Researchers at the Western Australian Institute for Medical Research last year found that eating vegetables and fruit reduced the risk of two types of colon cancer.

The lead researcher, Lin Fritschi, said the study, published in the Journal of the American Dietetic Association, found that eating vegetables, including brussels sprouts, cabbage, cauliflower and broccoli, reduced the risk of proximal colon cancer, while total fruit and vegetable intake cut the risk of distal colon cancer.

Patients who eat plant-based diets can reverse severe coronary artery disease and significantly lower the chronic inflammation that causes heart disease, according to Dean Ornish, a clinical professor of medicine at the University of California and founder of the Preventive Medicine Research Institute.

“In 35 years of medical research,” Professor Ornish wrote in The New York Times, “we have seen that patients who ate mostly plant-based meals, with dishes like black bean vegetarian chilli and whole-wheat penne pasta with roasted vegetables, achieved reversal of even severe coronary artery disease.”

“The program [which included moderate exercise and stress-management techniques] also led to improved blood flow and significantly less inflammation, which matters because chronic inflammation is an underlying cause of heart disease and many forms of cancer,” said Professor Ornish, who reshaped the White House menu in 1993 at the request of Hillary Clinton and later encouraged Bill Clinton to switch to a mostly plant-based diet after he had quadruple bypass surgery.

“We found that this [plant-based] program may also slow, stop or reverse the progression of early-stage prostate cancer, as well as reverse the progression of type 2 diabetes.

“Also, we found that it changed gene expression in over 500 genes in just three months, ‘turning on’ genes that protect against disease and ‘turning off’ genes that promote breast cancer, prostate cancer, inflammation and oxidative stress.

“Your diet needs to be high in healthful carbs like fruits, vegetables, whole grains, legumes, soy products in natural, unrefined forms and some fish, like salmon,” said Professor Ornish. “But never underestimate the power of telling people what they want to hear – like cheeseburgers and bacon are good for you

“Consumption of both processed and unprocessed meat is associated with an increased risk of premature death as well as greater incidence of cardiovascular disease, cancer and type 2 diabetes.

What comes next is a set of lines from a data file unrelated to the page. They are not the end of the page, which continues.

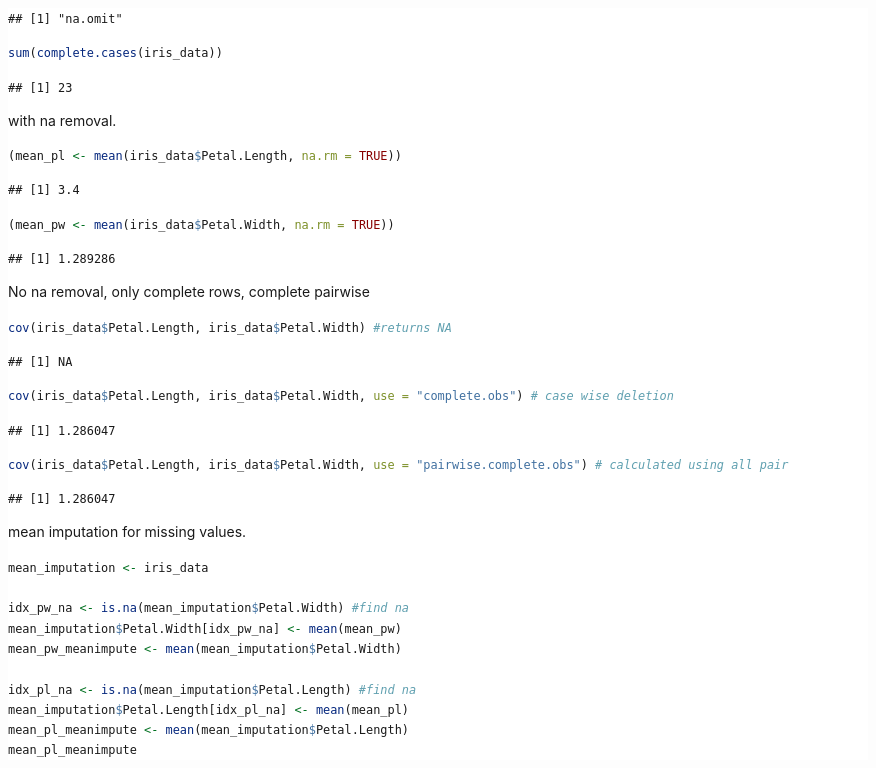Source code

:     ## [1] "na.omit"

``` r
sum(complete.cases(iris_data))
```

    ## [1] 23

with na removal.

``` r
(mean_pl <- mean(iris_data$Petal.Length, na.rm = TRUE))
```

    ## [1] 3.4

``` r
(mean_pw <- mean(iris_data$Petal.Width, na.rm = TRUE))
```

    ## [1] 1.289286

No na removal, only complete rows, complete pairwise

``` r
cov(iris_data$Petal.Length, iris_data$Petal.Width) #returns NA
```

    ## [1] NA

``` r
cov(iris_data$Petal.Length, iris_data$Petal.Width, use = "complete.obs") # case wise deletion
```

    ## [1] 1.286047

``` r
cov(iris_data$Petal.Length, iris_data$Petal.Width, use = "pairwise.complete.obs") # calculated using all pair
```

    ## [1] 1.286047

mean imputation for missing values.

``` r
mean_imputation <- iris_data

idx_pw_na <- is.na(mean_imputation$Petal.Width) #find na
mean_imputation$Petal.Width[idx_pw_na] <- mean(mean_pw)
mean_pw_meanimpute <- mean(mean_imputation$Petal.Width)

idx_pl_na <- is.na(mean_imputation$Petal.Length) #find na
mean_imputation$Petal.Length[idx_pl_na] <- mean(mean_pl)
mean_pl_meanimpute <- mean(mean_imputation$Petal.Length)
mean_pl_meanimpute
```
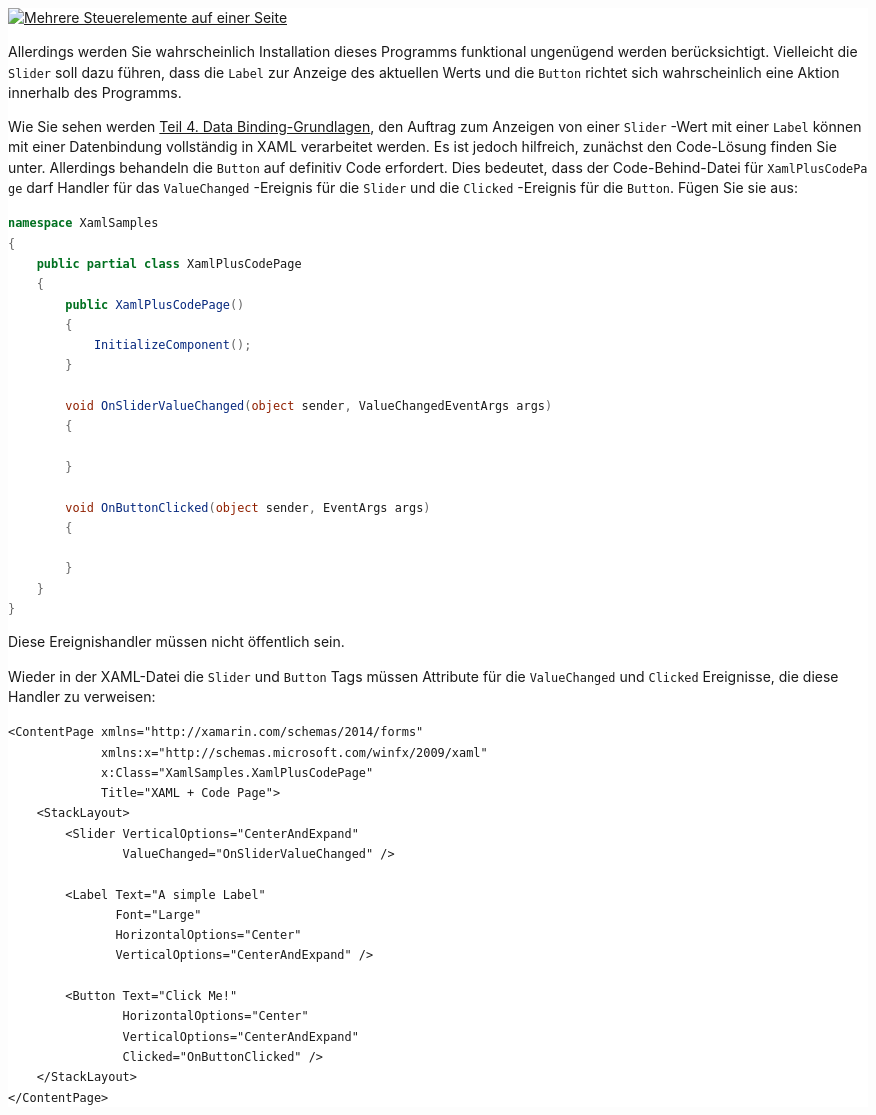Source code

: [![](get-started-with-xaml-images/xamlpluscode1.png "Mehrere Steuerelemente auf einer Seite")](get-started-with-xaml-images/xamlpluscode1-large.png#lightbox "mehrere Steuerelemente auf einer Seite")

Allerdings werden Sie wahrscheinlich Installation dieses Programms funktional ungenügend werden berücksichtigt. Vielleicht die `Slider` soll dazu führen, dass die `Label` zur Anzeige des aktuellen Werts und die `Button` richtet sich wahrscheinlich eine Aktion innerhalb des Programms.

Wie Sie sehen werden [Teil 4. Data Binding-Grundlagen](~/xamarin-forms/xaml/xaml-basics/data-binding-basics.md), den Auftrag zum Anzeigen von einer `Slider` -Wert mit einer `Label` können mit einer Datenbindung vollständig in XAML verarbeitet werden. Es ist jedoch hilfreich, zunächst den Code-Lösung finden Sie unter. Allerdings behandeln die `Button` auf definitiv Code erfordert. Dies bedeutet, dass der Code-Behind-Datei für `XamlPlusCodePage` darf Handler für das `ValueChanged` -Ereignis für die `Slider` und die `Clicked` -Ereignis für die `Button`. Fügen Sie sie aus:

```csharp
namespace XamlSamples
{
    public partial class XamlPlusCodePage
    {
        public XamlPlusCodePage()
        {
            InitializeComponent();
        }

        void OnSliderValueChanged(object sender, ValueChangedEventArgs args)
        {

        }

        void OnButtonClicked(object sender, EventArgs args)
        {

        }
    }
}
```

Diese Ereignishandler müssen nicht öffentlich sein.

Wieder in der XAML-Datei die `Slider` und `Button` Tags müssen Attribute für die `ValueChanged` und `Clicked` Ereignisse, die diese Handler zu verweisen:

```xaml
<ContentPage xmlns="http://xamarin.com/schemas/2014/forms"
             xmlns:x="http://schemas.microsoft.com/winfx/2009/xaml"
             x:Class="XamlSamples.XamlPlusCodePage"
             Title="XAML + Code Page">
    <StackLayout>
        <Slider VerticalOptions="CenterAndExpand"
                ValueChanged="OnSliderValueChanged" />

        <Label Text="A simple Label"
               Font="Large"
               HorizontalOptions="Center"
               VerticalOptions="CenterAndExpand" />

        <Button Text="Click Me!"
                HorizontalOptions="Center"
                VerticalOptions="CenterAndExpand"
                Clicked="OnButtonClicked" />
    </StackLayout>
</ContentPage>
```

“About 75 per cent of the $US2.8trillion [$2.7trillion] in annual healthcare costs in the United States is from chronic diseases that can often be reversed or prevented altogether by a healthy lifestyle,” he said.

Another large-scale study, published in the American Journal of Epidemiology, has found that eating carrots and cruciferous vegetables can reduce the risk of breast cancer.

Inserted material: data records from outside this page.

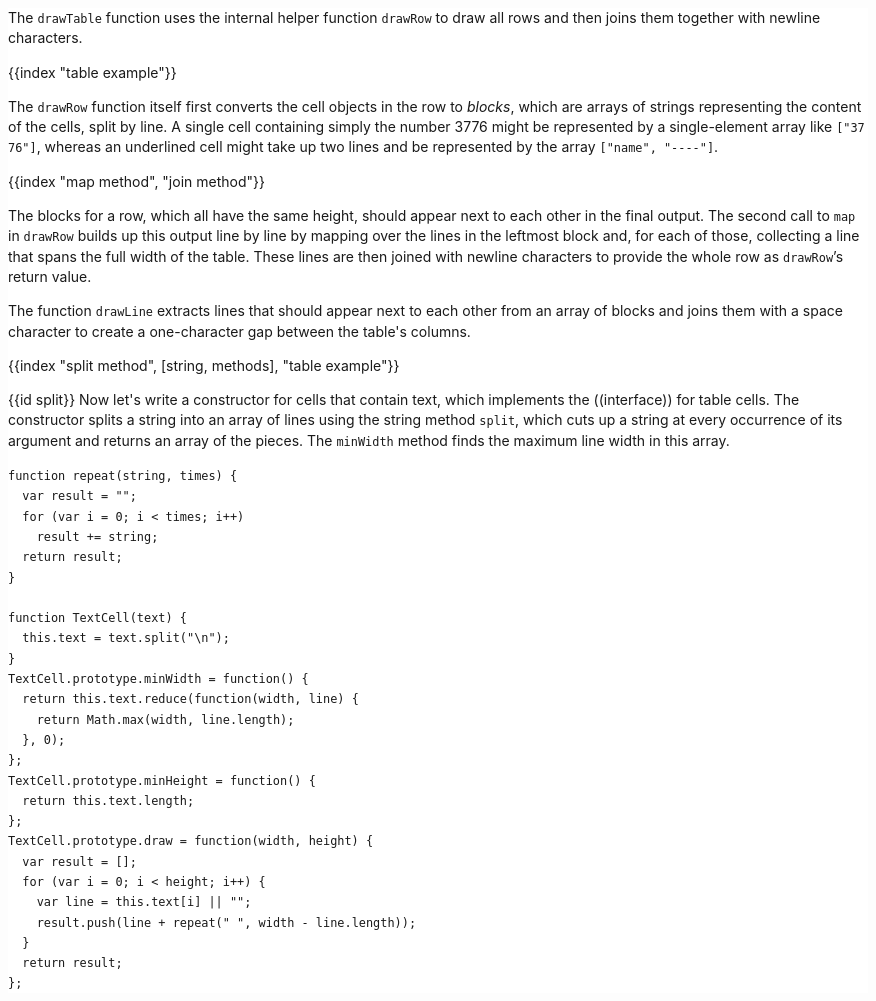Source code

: The `drawTable` function
uses the internal helper function `drawRow` to draw all rows and then
joins them together with newline characters.

{{index "table example"}}

The `drawRow` function itself first converts the
cell objects in the row to _blocks_, which are arrays of strings
representing the content of the cells, split by line. A single cell
containing simply the number 3776 might be represented by a
single-element array like `["3776"]`, whereas an underlined cell might
take up two lines and be represented by the array `["name", "----"]`.

{{index "map method", "join method"}}

The blocks for a row, which all have
the same height, should appear next to each other in the final output.
The second call to `map` in `drawRow` builds up this output line by
line by mapping over the lines in the leftmost block and, for each of
those, collecting a line that spans the full width of the table. These
lines are then joined with newline characters to provide the whole row
as `drawRow`’s return value.

The function `drawLine` extracts lines that should appear next
to each other from an array of blocks and joins them with a space
character to create a one-character gap between the table's columns.

{{index "split method", [string, methods], "table example"}}

{{id split}}
Now
let's write a constructor for cells that contain text, which
implements the ((interface)) for table cells. The constructor splits a
string into an array of lines using the string method `split`, which
cuts up a string at every occurrence of its argument and returns an
array of the pieces. The `minWidth` method finds the maximum line
width in this array.

```{includeCode: true}
function repeat(string, times) {
  var result = "";
  for (var i = 0; i < times; i++)
    result += string;
  return result;
}

function TextCell(text) {
  this.text = text.split("\n");
}
TextCell.prototype.minWidth = function() {
  return this.text.reduce(function(width, line) {
    return Math.max(width, line.length);
  }, 0);
};
TextCell.prototype.minHeight = function() {
  return this.text.length;
};
TextCell.prototype.draw = function(width, height) {
  var result = [];
  for (var i = 0; i < height; i++) {
    var line = this.text[i] || "";
    result.push(line + repeat(" ", width - line.length));
  }
  return result;
};
```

Boston University researchers tracked more than 50,000 African-American women for 12 years, in which time 1300 of them developed breast cancer  – and 35 per cent of those were aggressive oestrogen receptor-negative (ER-negative) breast cancers.

But women who ate at least two servings of vegetables each day were 43 per cent less likely to develop ER-negative breast cancer than those who ate less than four servings of vegetables a week.

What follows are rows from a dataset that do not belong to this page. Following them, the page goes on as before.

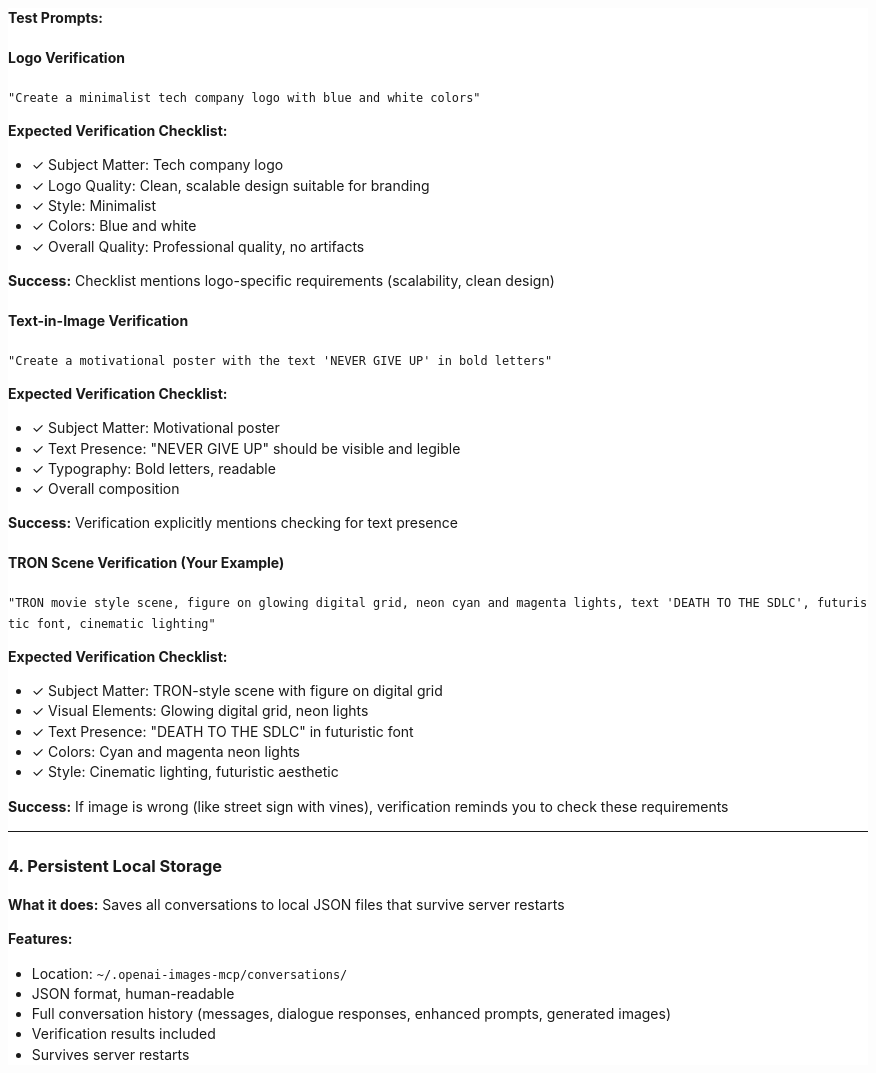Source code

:**Test Prompts:**

#### Logo Verification
```
"Create a minimalist tech company logo with blue and white colors"
```
**Expected Verification Checklist:**
- ✓ Subject Matter: Tech company logo
- ✓ Logo Quality: Clean, scalable design suitable for branding
- ✓ Style: Minimalist
- ✓ Colors: Blue and white
- ✓ Overall Quality: Professional quality, no artifacts

**Success:** Checklist mentions logo-specific requirements (scalability, clean design)

#### Text-in-Image Verification
```
"Create a motivational poster with the text 'NEVER GIVE UP' in bold letters"
```
**Expected Verification Checklist:**
- ✓ Subject Matter: Motivational poster
- ✓ Text Presence: "NEVER GIVE UP" should be visible and legible
- ✓ Typography: Bold letters, readable
- ✓ Overall composition

**Success:** Verification explicitly mentions checking for text presence

#### TRON Scene Verification (Your Example)
```
"TRON movie style scene, figure on glowing digital grid, neon cyan and magenta lights, text 'DEATH TO THE SDLC', futuristic font, cinematic lighting"
```
**Expected Verification Checklist:**
- ✓ Subject Matter: TRON-style scene with figure on digital grid
- ✓ Visual Elements: Glowing digital grid, neon lights
- ✓ Text Presence: "DEATH TO THE SDLC" in futuristic font
- ✓ Colors: Cyan and magenta neon lights
- ✓ Style: Cinematic lighting, futuristic aesthetic

**Success:** If image is wrong (like street sign with vines), verification reminds you to check these requirements

---

### 4. Persistent Local Storage

**What it does:** Saves all conversations to local JSON files that survive server restarts

**Features:**
- Location: `~/.openai-images-mcp/conversations/`
- JSON format, human-readable
- Full conversation history (messages, dialogue responses, enhanced prompts, generated images)
- Verification results included
- Survives server restarts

Researchers also identified certain types of vegetables – including broccoli, cabbage, carrots and collard greens – that appeared to cut the risk of all types of breast cancer.

The lead researcher, Deborah Boggs, told Reuters: “It is clear that, in addition to potential protective effects against breast cancer, higher vegetable consumption can lead to many health benefits, including lower risk of cardiovascular disease.”